____ Records to use
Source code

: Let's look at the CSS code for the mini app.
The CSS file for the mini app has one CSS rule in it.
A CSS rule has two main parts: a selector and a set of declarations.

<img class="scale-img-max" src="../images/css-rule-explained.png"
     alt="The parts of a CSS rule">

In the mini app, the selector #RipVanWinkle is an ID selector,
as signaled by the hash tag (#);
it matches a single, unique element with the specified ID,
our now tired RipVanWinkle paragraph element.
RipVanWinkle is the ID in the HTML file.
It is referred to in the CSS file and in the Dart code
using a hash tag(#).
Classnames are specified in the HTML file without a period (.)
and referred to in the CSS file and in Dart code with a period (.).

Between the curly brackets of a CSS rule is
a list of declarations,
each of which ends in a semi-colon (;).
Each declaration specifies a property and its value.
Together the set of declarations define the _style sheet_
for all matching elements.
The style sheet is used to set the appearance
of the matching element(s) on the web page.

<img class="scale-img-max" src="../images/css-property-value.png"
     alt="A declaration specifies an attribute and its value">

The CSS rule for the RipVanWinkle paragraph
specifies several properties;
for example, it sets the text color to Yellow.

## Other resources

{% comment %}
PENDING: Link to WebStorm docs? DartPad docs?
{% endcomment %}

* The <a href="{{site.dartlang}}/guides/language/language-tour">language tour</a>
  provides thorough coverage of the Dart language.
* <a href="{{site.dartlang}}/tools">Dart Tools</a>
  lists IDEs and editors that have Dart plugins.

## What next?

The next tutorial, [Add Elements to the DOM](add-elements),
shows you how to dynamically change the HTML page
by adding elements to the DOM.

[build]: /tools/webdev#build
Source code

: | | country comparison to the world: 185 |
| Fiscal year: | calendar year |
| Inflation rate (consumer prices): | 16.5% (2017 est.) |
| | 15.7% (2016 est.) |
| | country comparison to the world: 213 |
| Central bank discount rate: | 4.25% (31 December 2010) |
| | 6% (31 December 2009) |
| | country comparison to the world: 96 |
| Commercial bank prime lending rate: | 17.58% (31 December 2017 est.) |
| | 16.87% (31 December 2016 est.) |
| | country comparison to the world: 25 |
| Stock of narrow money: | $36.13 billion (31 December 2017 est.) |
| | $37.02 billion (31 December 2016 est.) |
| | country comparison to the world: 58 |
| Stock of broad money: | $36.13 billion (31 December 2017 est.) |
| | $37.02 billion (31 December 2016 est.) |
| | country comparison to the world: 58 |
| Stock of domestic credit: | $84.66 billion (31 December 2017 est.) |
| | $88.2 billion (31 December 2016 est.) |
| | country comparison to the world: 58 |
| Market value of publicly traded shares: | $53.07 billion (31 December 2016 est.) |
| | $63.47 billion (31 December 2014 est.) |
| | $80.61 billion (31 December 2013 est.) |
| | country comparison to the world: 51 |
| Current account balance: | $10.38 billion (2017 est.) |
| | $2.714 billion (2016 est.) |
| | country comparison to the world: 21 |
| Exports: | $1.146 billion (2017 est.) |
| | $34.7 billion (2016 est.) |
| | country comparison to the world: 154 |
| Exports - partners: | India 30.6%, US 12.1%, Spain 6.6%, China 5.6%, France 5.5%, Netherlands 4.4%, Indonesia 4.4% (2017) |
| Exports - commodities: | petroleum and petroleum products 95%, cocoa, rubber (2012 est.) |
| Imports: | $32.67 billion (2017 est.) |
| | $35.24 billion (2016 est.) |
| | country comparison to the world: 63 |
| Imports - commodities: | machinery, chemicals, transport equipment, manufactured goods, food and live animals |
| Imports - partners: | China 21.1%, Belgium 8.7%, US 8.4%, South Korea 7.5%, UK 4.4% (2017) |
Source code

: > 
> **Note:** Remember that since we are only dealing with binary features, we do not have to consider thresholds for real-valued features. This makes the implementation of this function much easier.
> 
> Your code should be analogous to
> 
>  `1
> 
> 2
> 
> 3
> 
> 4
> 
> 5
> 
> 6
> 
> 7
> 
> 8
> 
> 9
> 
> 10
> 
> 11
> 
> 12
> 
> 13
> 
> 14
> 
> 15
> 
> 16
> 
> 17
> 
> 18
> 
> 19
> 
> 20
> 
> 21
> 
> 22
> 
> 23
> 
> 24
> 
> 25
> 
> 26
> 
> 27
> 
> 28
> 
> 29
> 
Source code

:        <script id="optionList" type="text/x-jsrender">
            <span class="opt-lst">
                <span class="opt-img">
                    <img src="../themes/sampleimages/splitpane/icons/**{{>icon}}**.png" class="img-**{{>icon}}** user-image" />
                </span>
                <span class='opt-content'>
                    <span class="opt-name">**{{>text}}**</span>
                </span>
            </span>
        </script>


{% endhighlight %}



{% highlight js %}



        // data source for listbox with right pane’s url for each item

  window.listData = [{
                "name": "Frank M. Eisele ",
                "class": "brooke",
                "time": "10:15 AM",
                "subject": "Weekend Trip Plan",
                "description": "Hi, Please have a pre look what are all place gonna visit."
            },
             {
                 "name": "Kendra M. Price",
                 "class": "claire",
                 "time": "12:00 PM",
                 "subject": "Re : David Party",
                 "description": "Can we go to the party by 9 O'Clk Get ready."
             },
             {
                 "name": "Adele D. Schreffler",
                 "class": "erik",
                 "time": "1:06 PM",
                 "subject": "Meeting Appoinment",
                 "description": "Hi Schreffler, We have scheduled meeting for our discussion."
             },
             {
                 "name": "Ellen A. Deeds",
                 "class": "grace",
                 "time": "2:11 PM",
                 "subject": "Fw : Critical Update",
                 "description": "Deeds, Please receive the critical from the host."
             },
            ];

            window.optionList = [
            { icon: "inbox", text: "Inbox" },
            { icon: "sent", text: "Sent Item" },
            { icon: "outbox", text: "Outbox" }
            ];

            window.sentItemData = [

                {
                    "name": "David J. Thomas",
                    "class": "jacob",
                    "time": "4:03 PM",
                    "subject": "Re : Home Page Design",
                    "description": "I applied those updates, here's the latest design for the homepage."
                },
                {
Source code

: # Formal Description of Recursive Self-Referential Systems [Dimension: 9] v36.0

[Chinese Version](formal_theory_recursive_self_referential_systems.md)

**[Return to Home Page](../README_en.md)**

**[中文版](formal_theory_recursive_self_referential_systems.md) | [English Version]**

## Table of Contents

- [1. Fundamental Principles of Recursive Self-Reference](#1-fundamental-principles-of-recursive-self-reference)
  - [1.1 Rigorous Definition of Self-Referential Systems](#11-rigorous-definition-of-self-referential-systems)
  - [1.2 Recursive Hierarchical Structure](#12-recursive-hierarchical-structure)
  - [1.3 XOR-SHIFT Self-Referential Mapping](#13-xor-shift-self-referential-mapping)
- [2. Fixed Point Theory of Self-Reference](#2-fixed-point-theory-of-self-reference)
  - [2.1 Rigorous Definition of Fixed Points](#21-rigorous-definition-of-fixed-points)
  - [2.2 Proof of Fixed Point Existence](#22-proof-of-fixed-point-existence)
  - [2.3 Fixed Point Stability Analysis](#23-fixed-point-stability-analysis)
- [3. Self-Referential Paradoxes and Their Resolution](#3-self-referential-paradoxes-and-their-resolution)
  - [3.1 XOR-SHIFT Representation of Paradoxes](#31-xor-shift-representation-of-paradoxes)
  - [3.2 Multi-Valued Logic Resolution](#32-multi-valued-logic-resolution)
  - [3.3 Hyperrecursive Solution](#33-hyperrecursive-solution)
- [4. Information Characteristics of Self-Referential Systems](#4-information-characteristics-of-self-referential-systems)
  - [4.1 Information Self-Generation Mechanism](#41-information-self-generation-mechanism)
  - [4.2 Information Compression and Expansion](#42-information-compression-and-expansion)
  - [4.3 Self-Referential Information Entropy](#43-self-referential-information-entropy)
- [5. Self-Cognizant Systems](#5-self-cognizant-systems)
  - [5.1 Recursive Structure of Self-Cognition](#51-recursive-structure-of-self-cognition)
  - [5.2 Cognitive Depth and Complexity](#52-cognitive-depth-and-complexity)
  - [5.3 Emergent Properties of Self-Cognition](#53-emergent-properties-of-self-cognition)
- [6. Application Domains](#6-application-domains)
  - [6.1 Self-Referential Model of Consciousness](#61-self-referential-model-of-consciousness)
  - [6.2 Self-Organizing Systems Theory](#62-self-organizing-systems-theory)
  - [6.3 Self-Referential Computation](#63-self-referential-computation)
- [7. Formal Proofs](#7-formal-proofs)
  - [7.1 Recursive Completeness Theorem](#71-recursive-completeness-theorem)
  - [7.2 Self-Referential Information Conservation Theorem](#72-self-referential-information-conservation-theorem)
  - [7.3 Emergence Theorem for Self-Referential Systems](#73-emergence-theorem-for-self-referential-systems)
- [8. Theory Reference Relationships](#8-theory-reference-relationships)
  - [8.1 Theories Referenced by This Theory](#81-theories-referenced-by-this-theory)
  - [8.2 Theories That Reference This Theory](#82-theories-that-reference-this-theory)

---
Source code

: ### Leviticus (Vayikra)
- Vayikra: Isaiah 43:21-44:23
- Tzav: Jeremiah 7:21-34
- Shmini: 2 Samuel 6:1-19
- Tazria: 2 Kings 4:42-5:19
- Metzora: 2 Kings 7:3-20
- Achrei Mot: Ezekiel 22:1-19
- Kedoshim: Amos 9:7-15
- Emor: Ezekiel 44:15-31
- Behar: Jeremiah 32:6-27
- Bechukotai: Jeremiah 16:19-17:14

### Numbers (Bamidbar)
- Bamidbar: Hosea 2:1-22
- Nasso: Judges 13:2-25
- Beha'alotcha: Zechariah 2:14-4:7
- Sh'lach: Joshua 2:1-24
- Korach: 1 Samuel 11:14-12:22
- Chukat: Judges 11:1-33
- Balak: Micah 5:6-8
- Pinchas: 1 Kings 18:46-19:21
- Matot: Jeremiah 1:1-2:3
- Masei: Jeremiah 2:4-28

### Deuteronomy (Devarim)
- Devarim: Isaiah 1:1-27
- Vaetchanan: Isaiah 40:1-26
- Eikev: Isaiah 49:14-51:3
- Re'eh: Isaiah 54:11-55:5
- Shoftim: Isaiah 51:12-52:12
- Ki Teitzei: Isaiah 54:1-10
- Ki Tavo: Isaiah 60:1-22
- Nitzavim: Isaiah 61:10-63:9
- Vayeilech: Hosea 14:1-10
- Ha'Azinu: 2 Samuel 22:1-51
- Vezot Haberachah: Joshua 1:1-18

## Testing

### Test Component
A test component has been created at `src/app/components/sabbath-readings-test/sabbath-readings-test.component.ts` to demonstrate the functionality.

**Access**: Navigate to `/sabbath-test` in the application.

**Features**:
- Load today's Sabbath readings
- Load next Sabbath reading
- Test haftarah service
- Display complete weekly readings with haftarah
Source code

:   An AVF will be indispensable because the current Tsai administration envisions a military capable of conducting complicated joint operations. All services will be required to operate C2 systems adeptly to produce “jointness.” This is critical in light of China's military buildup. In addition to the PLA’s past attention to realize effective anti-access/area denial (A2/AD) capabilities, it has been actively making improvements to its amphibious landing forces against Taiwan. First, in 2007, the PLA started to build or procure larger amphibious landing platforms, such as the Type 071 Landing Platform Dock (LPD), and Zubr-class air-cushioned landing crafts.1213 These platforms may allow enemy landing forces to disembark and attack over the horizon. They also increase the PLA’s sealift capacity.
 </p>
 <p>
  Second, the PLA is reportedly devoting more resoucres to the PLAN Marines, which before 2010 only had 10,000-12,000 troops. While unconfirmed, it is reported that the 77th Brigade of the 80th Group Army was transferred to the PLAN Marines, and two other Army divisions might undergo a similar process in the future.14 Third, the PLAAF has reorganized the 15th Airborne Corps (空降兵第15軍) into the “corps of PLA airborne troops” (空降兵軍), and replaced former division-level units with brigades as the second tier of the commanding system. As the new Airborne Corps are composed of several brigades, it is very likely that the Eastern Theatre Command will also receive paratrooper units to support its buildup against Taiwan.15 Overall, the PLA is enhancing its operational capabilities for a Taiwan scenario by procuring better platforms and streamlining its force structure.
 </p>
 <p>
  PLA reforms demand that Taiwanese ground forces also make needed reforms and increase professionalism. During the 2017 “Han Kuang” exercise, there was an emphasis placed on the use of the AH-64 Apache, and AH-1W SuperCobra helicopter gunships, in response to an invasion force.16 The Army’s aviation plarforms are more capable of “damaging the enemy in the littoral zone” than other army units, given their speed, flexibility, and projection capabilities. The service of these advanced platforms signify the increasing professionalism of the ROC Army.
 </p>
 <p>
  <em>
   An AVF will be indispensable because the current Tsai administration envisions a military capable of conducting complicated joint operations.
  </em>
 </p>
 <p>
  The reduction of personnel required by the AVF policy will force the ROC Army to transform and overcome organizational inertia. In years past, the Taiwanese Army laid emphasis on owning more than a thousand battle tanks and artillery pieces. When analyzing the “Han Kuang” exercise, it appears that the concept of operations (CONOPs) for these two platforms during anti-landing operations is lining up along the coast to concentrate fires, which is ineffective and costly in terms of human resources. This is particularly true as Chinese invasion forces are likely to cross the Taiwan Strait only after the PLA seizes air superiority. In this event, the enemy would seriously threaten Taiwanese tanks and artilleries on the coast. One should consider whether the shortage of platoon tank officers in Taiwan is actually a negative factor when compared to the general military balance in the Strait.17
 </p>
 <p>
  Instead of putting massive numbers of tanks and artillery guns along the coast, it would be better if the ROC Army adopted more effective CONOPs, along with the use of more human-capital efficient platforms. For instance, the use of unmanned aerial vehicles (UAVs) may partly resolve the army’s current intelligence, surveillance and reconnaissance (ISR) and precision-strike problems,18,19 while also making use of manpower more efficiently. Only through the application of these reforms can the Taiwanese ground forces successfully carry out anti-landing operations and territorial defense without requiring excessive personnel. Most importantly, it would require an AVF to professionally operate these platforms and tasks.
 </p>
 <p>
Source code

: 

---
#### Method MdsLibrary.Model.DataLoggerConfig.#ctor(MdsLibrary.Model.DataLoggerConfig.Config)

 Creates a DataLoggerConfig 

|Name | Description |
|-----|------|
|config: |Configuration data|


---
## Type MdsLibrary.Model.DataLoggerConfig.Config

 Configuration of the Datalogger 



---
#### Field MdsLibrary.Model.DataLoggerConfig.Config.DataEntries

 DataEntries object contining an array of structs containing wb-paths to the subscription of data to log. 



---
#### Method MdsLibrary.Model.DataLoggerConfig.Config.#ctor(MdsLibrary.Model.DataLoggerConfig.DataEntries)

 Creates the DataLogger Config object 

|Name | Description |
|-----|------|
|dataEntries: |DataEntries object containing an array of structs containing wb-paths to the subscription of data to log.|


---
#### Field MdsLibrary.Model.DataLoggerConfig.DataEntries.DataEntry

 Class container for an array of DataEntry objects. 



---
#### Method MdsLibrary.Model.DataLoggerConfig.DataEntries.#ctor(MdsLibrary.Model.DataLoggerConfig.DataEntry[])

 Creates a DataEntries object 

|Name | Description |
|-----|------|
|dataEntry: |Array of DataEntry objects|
________
Problem to work on: Rewrite the stretch from the line that contains "Creates a DataLoggerConfig" through the line that contains "Creates the DataLogger Config object", replacing "Configuration" with "Settings" and leaving everything else in those lines unchanged. Return only those lines.

Result for this task:
 Creates a DataLoggerConfig 

|Name | Description |
|-----|------|
|config: |Settings data|


---
## Type MdsLibrary.Model.DataLoggerConfig.Config

 Settings of the Datalogger 



---
#### Field MdsLibrary.Model.DataLoggerConfig.Config.DataEntries

 DataEntries object contining an array of structs containing wb-paths to the subscription of data to log. 



---
#### Method MdsLibrary.Model.DataLoggerConfig.Config.#ctor(MdsLibrary.Model.DataLoggerConfig.DataEntries)

 Creates the DataLogger Config object 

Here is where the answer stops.